We cooked a delicious passanda which went down really well and I made it in my brand new taupe Rectangular Baker which I got free just for doing my job!
Here is the recipe - enjoy! x
Chicken passanda in a stone
650-700G chicken breast (skinless) cut into bite size pieces
½ red onion finely chopped
1 inch piece root ginger finely chopped
4 cloves garlic crushed
1 red chilli finely chopped (or more if prefer)
200g ground almonds
4 tablespoons flaked almonds
4 tablespoons tomato puree
410g tin evaporated milk
8floz double cream
250g natural yogurt
6 tablespoons mango chutney
4 teaspoons curry powder
2 teaspoons turmeric
2 teaspoons garam massala
1 small teaspoon chilli powder
fresh coriander chopped
4 fl oz stock made with a chicken stock cube
1-2 tablespoons vegetable oil
1. Grate the ginger using the Microplane Grater into the Rectangular Baker
2. Chop the onion with the Food Chopper – add to the ginger.

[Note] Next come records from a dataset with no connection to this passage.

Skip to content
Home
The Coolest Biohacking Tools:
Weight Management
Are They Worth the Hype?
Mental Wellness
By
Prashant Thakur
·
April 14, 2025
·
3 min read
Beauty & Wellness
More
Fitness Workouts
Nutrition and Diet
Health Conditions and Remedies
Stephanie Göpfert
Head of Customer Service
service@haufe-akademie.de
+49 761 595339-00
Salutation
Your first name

3. Finely slice the chilli with the Forged Utility Knife – add to the ginger and onion.
4. Cut the chicken breast into bite size pieces on the Cutting Board using the Santuko Knife and place in the Baker
5. Crush the garlic with the Garlic Press into the Rectangular Baker
6. Measure the almond flakes, mango chutney, spices, oil and tomato puree using the Adjustable Measuring Spoons and place in the Classic Batter Bowl.
7. Use the Easy Read Measuring Cup to measure the double cream and add it to the Classic Batter Bowl. Combine with the ground almonds, evaporated milk and yogurt using the the Stainless Steel Whisk
8. Chop the coriander with the Professional Shears and a Prep Bowl – add to the Classic Batter Bowl and stir in using the Small Mix 'n' Scraper. Pour the mixture into the Baker.
9. Make up the stock in the Measure All Cup and pour it into the Baker. Use a Bamboo Spoon to mix everything together.
10. Cook at 220 c (fan oven-adjust if necessary) for 35-40 mins stirring half way through.
The curry should bubble away without burning- always ensure that the chicken is cooked through before serving.